Collected data entries:

-*-*-

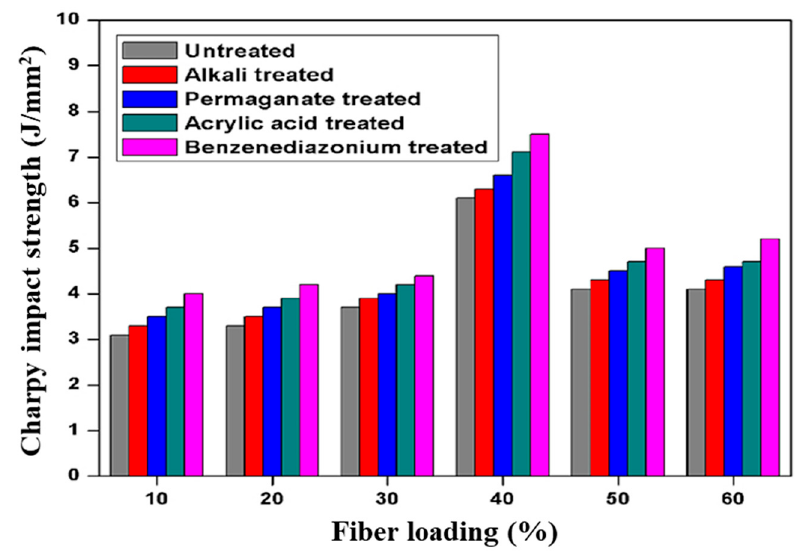
Figure 2. Effect of the fiber loading (10–60 wt.%) and chemical treatment on impact strengths of abaca-reinforced epoxy composite [110]. Reprinted with permission. Copyright 2014 MNFR.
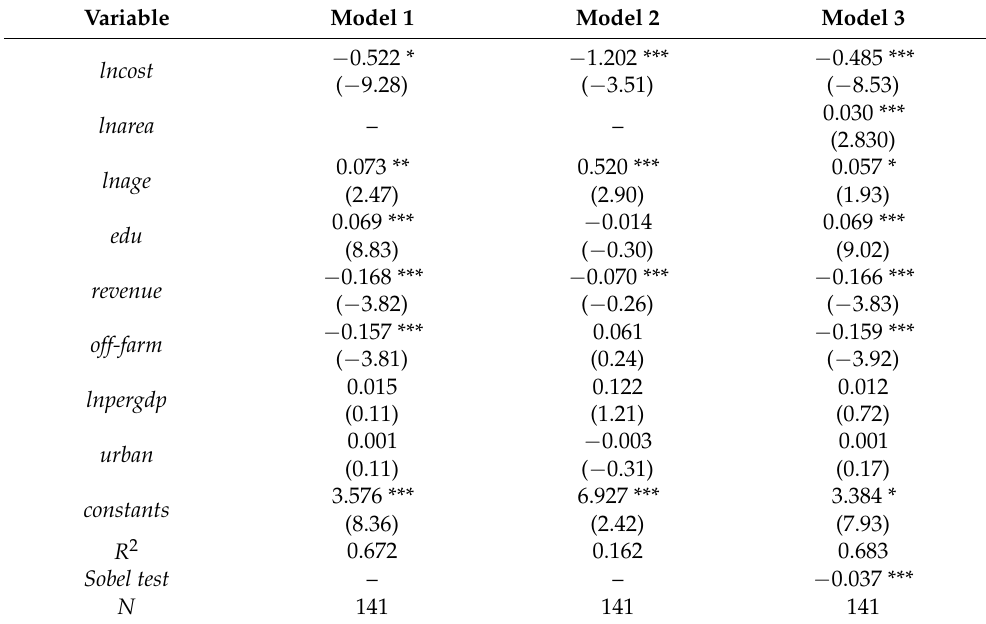
Table 3. Estimation results of intermediary effects model. Note: *, **, *** denote reaching 10%, 5% and 1% significance levels, respectively; T-statistics in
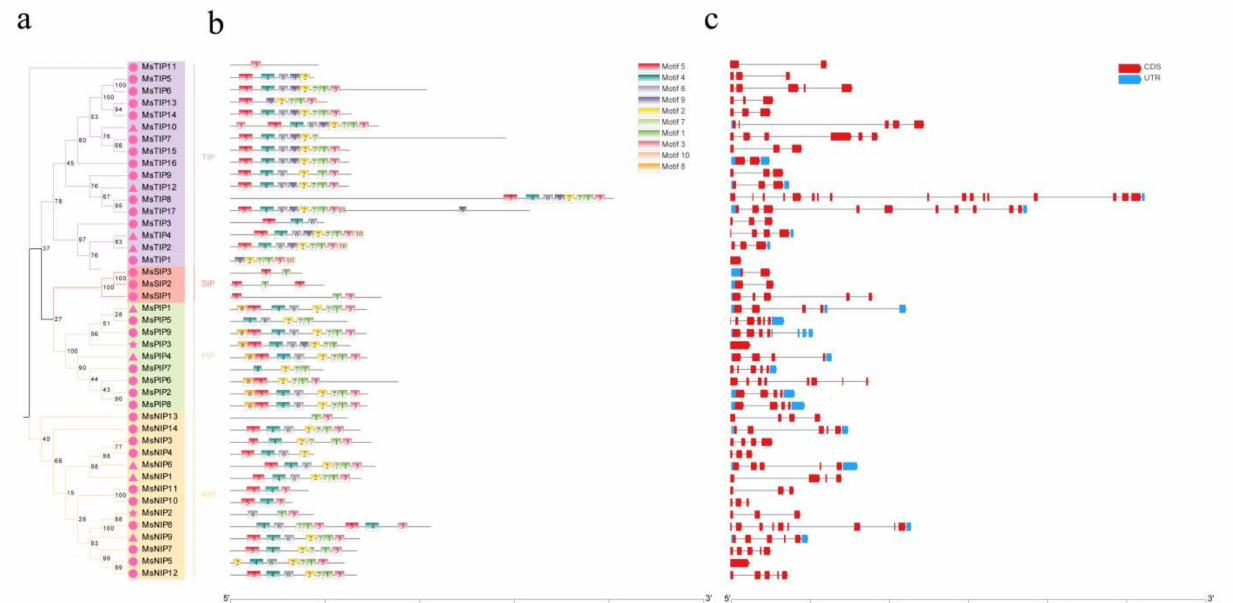
Figure 3. Analyses of the phylogenetic relationships, motifs and gene structure of AQP genes from M. sativa . Phylogenetic relationships ( a ); location of motifs ( b ); and gene structure of MsAQP genes ( c ). In ( c ), blue boxes indicate 5 (cid:48) - or 3 (cid:48) - untranslated regions, red boxes indicate exons, and black lines indicate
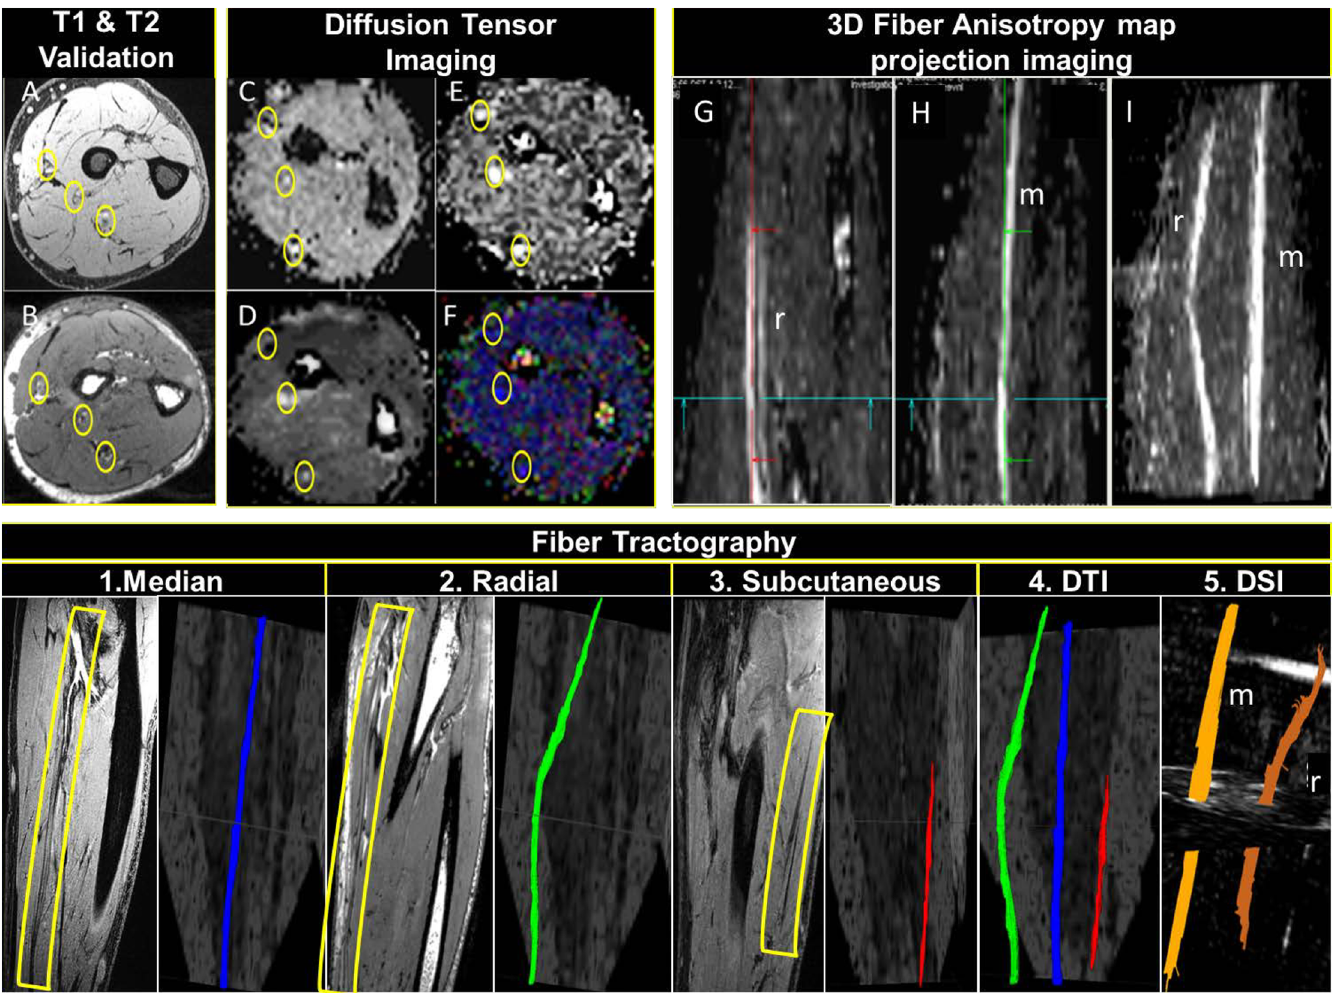
Fig 7. Top row: 7T DTI with T1 VIBE and T2 DESS validation: A represents T1 VIBE image and B representsT2 DESS image for validationof the locations of the forearm nerves [yellow circles]. C, D, E and F represent ADC, FA, TRACEW, and color-coded DTI map identifying forearm nerves, respectively[note the rotation of the T1 VIBE and T2 DESS images to match the DTI ones.] G and H represent FA map in sagittal view showingmedian[m] and radial [r] nerves using multiple intensity projection[MIP]. I demonstrates multipleintensity projection[MIP] of combinedm and r nerves. Bottom row: 7T fiber tractography: 1, 2 and 3 show DTI FA maps demonstrating separate forearm nerves with anatomicalvalidation [yellow rectangles] side by side. 4 and 5 demonstrate 3D DTI and DSI renderingshowingforearm nerves tractography, respectively.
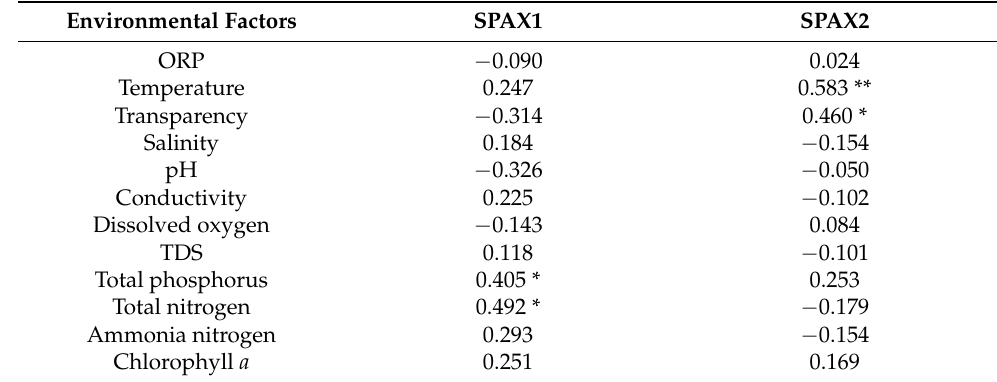
Table 3. Correlation coefficients for environmental factors with the main principal component axes of the abundance of Brachionus calyciflorus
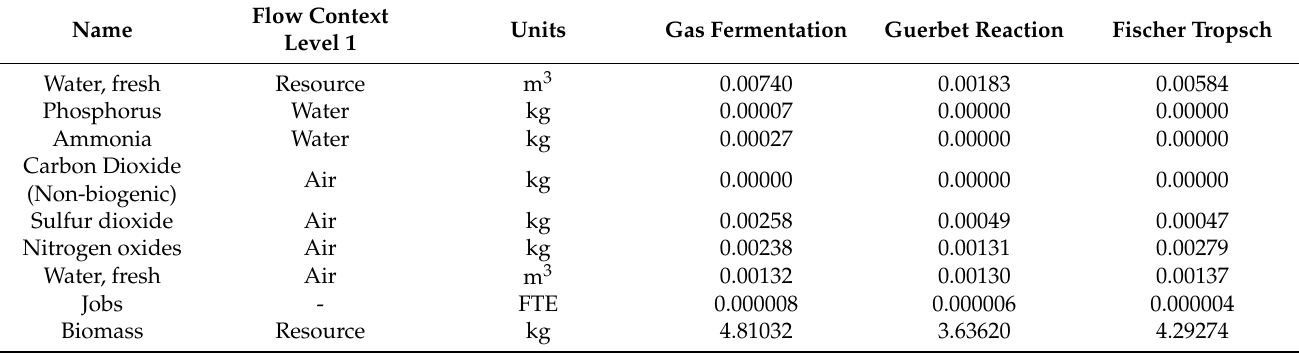
Table A4. Elementary flows for each technology per dollar produced of woody-based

-*-*-

- [YOUR INSTRUCTIONS]: Copy the lines exactly. Start at the line with "Fig 7. Top row: 7T", end at the last line above, include both, and omit all pictures.

- [RESULT FOR THIS EXERCISE]:
Fig 7. Top row: 7T DTI with T1 VIBE and T2 DESS validation: A represents T1 VIBE image and B representsT2 DESS image for validationof the locations of the forearm nerves [yellow circles]. C, D, E and F represent ADC, FA, TRACEW, and color-coded DTI map identifying forearm nerves, respectively[note the rotation of the T1 VIBE and T2 DESS images to match the DTI ones.] G and H represent FA map in sagittal view showingmedian[m] and radial [r] nerves using multiple intensity projection[MIP]. I demonstrates multipleintensity projection[MIP] of combinedm and r nerves. Bottom row: 7T fiber tractography: 1, 2 and 3 show DTI FA maps demonstrating separate forearm nerves with anatomicalvalidation [yellow rectangles] side by side. 4 and 5 demonstrate 3D DTI and DSI renderingshowingforearm nerves tractography, respectively.
Table 3. Correlation coefficients for environmental factors with the main principal component axes of the abundance of Brachionus calyciflorus
Table A4. Elementary flows for each technology per dollar produced of woody-based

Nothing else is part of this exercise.